*What to work on*.
Copy the passage of the Macbeth page below between "Macbeth is a tragic" and "of his future.", inclusive, substituting "pride" for "ambition".

*Text section*.

____________

Macbeth : Theme, Character description, Summary

Published on 13-Sep-2022

Macbeth

Macbeth is a tragedy play written by the world-famous playwright and English writer named William Shakespeare. The first theatre performance premiered in the year 1616 in London. Macbeth gained much popularity for being a fantasy story associated with Scottish history. It is also one of the original plays Shakespeare took part in with his theatre group, The King's Men.  

Macbeth Theme

Macbeth is a tragic tale with greed, love, and power themes. The play shows a moral lesson on how desire and ambition can bring destruction to people's lives; if not, there is no presence of conscience. The play's main characters are Macbeth, Lady Macbeth, Banquo, and the three witches, Macduff, Lady Macduff, and King Duncan. 

Character description: 

  • Macbeth: Macbeth is the King of a country called Glamis. After encountering the three witches, he admired the throne of Scotland and made a prophecy of his future. 
  • Lady Macbeth: Lady Macbeth is the wife of Macbeth and the Queen of Glamis. She is the one who convinced Macbeth to kill the King of Scotland so that Macbeth could become the King. Later in the story, she commits suicide out of guilt and fear. 
  • Banquo: Banquo is the best friend of Macbeth and the captain of the Glamis army. Macbeth kills his friend for fear that his son might inherit the throne. 
  • The three witches: The three weird sisters meet Macbeth and Banquo in a dark forest of marshes and make the prophecy for both. Although the friends take the witches' statements as a joke, Macbeth soon starts believing them as his greed increases.  
  • Macduff: Macduff was a Scottish nobleman who could not accept Macbeth as his King. Macduff vows revenge when Macbeth kills Lady Macduff and their children. He kills Macbeth in the end, fulfilling the witches' last prophecy.  
  • Lady Macduff: The wife of Macduff and a noble lady. 
  • King Duncan: The King of Scotland. Macbeth kills King Duncan after planning it with Lady Macbeth. The two sons of King Duncan, Malcolm, and Donalbain, escape the country to save their lives. Malcolm returns to Scotland with Macduff and becomes Scotland's Heir of the Throne. 

Macbeth Complete Summary

The play begins by introducing the three odd witch sisters in the forest. King Duncan gets the message in his palace about how his two generals, Macbeth and Banquo, defeated two invading armies from Ireland and Norway. On their way back from the heated battle, Macbeth and Banquo come in contact with the three witches after crossing a moor. The three witches cast a spell in the forest when Macbeth and Banquo arrived.

Upon seeing them, the witches look at Macbeth and call him Thane of Cawdor and then call him Thane of Scotland. Another witch looks at Banquo and calls him the father of the Thane of Scotland. The witches break down the prophecy of how Macbeth will become the Governor of Cawdor and soon become the King of Scotland. Whereas Banquo cannot be the King, his son will become the future King of Scotland. The witches disappear after the future is depicted.

____________

*Input data*.
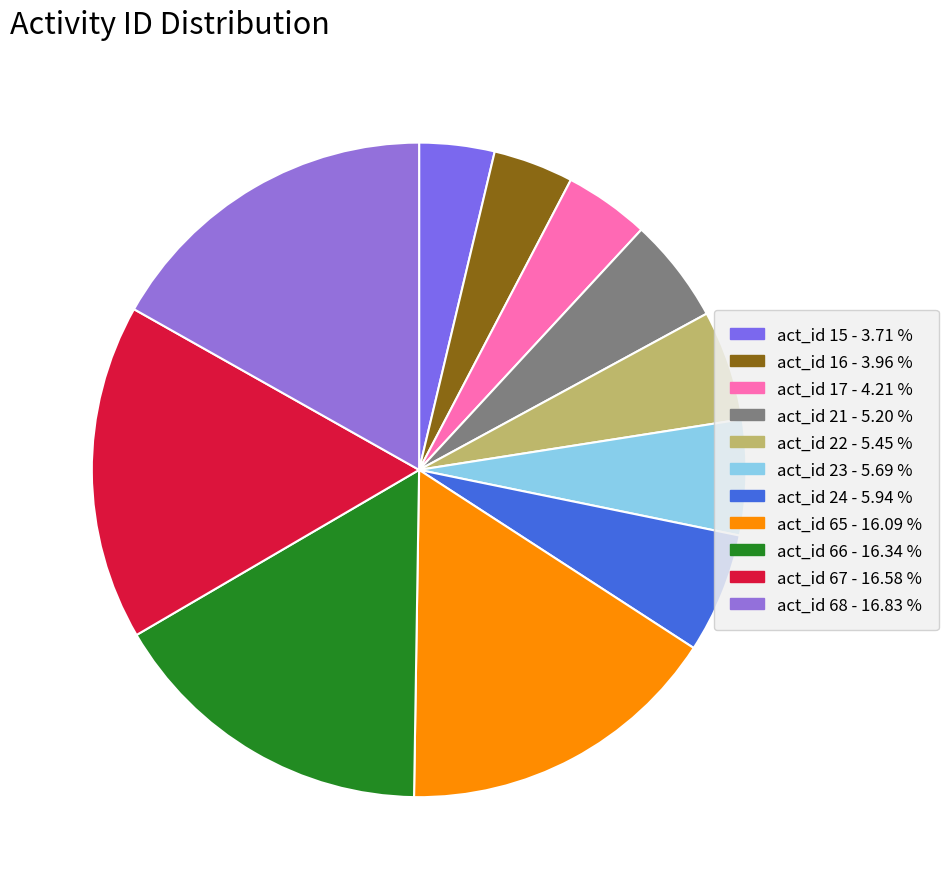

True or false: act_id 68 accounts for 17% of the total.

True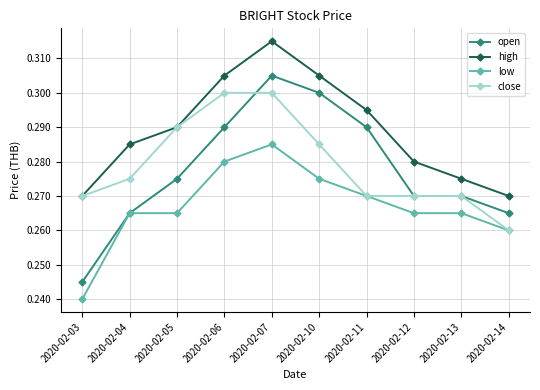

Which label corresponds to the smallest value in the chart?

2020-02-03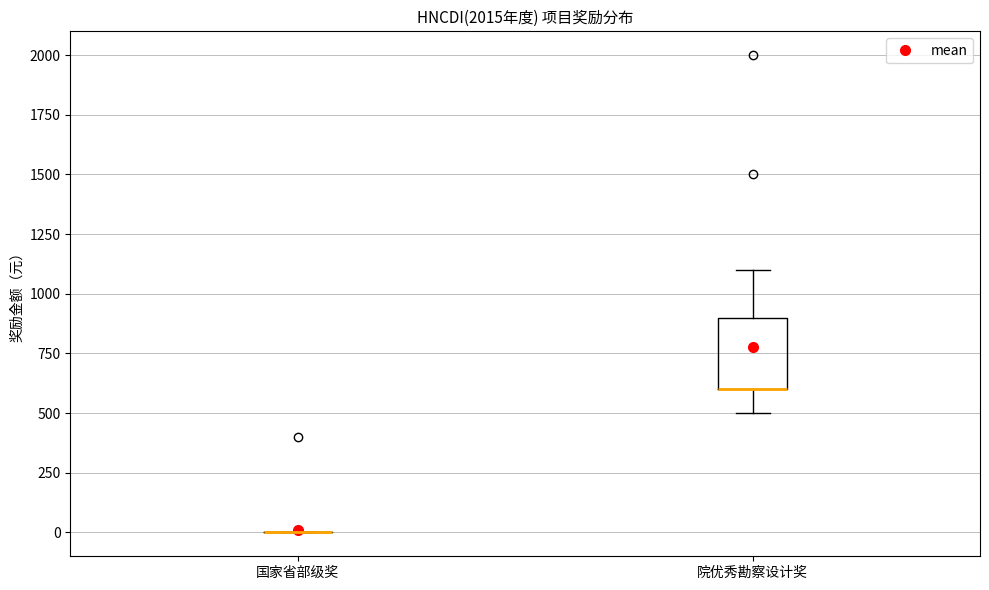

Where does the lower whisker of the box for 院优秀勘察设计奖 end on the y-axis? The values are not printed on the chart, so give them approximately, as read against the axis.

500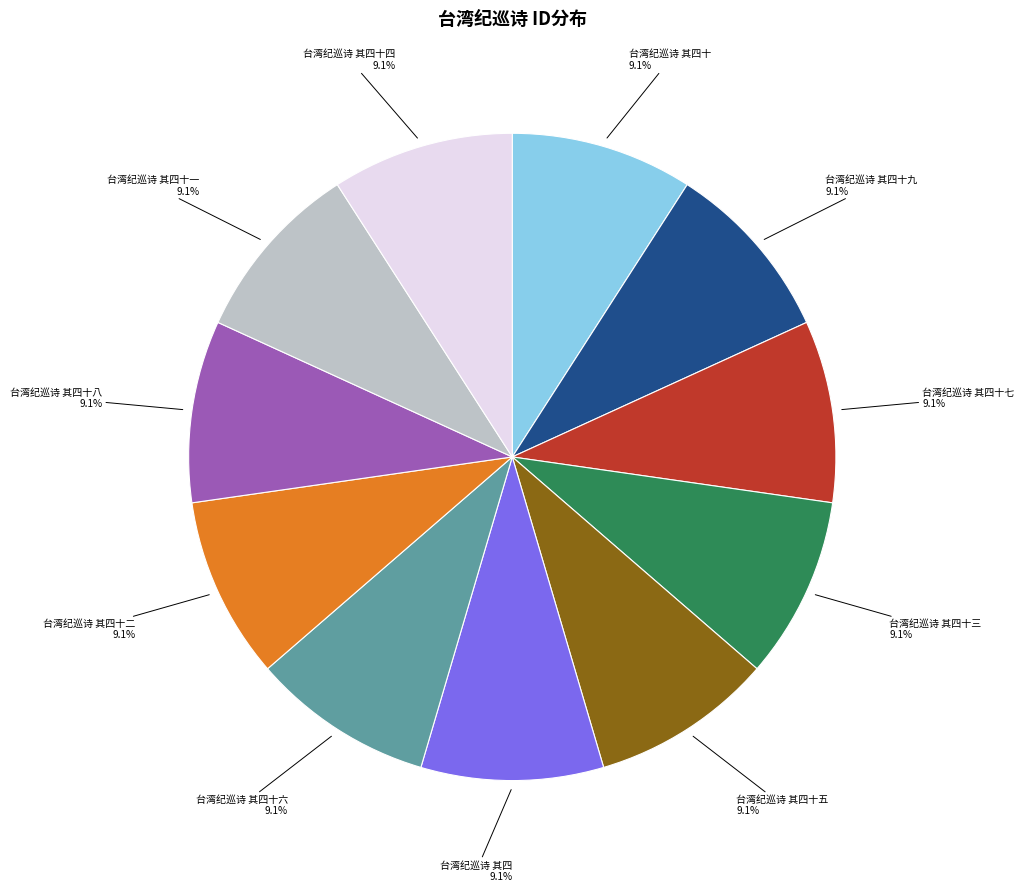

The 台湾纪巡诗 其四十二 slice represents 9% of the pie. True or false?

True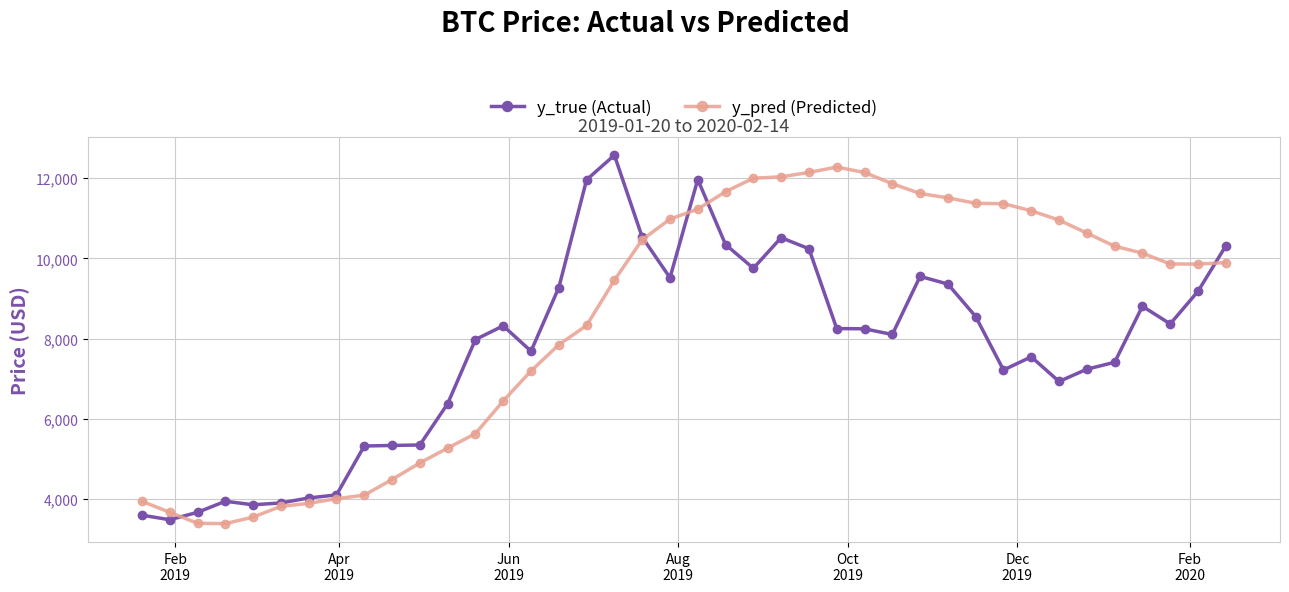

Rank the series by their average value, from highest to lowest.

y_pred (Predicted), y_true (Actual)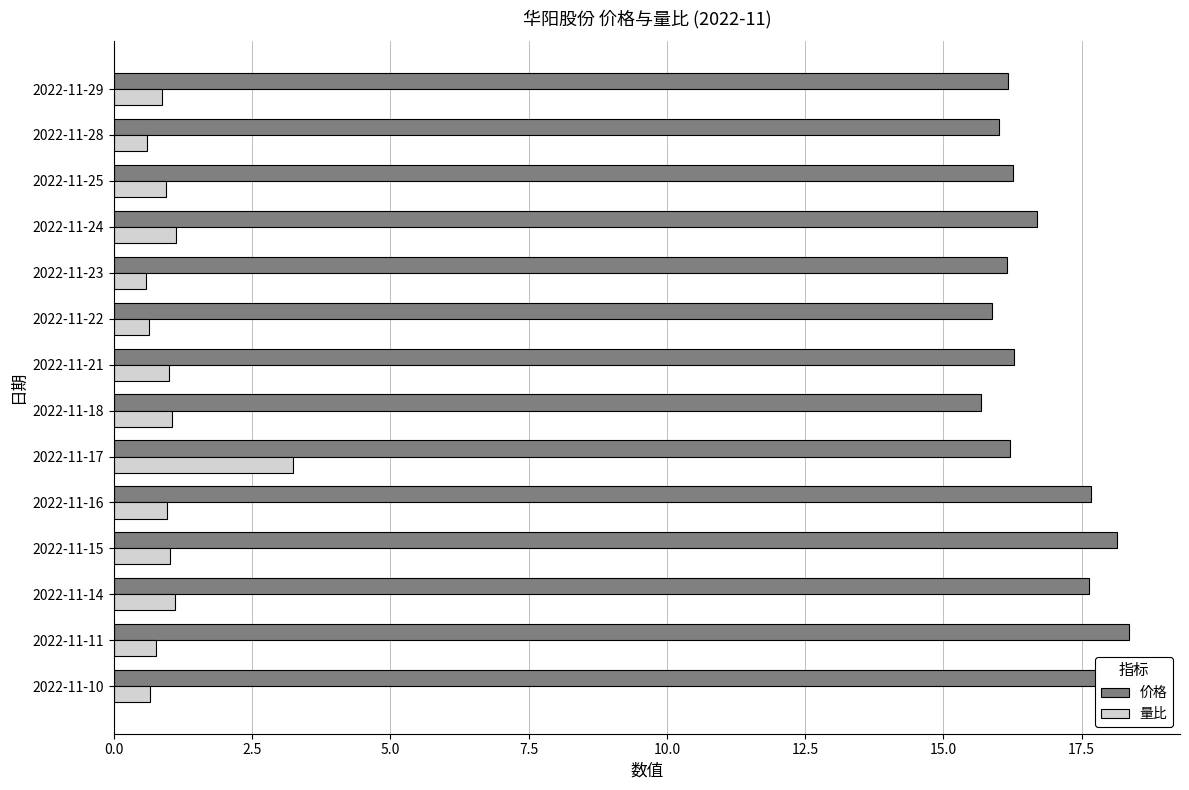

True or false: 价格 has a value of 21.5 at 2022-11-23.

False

____________

*Output for this exercise*.
Macbeth is a tragic tale with greed, love, and power themes. The play shows a moral lesson on how desire and pride can bring destruction to people's lives; if not, there is no presence of conscience. The play's main characters are Macbeth, Lady Macbeth, Banquo, and the three witches, Macduff, Lady Macduff, and King Duncan. 

Character description: 

  • Macbeth: Macbeth is the King of a country called Glamis. After encountering the three witches, he admired the throne of Scotland and made a prophecy of his future.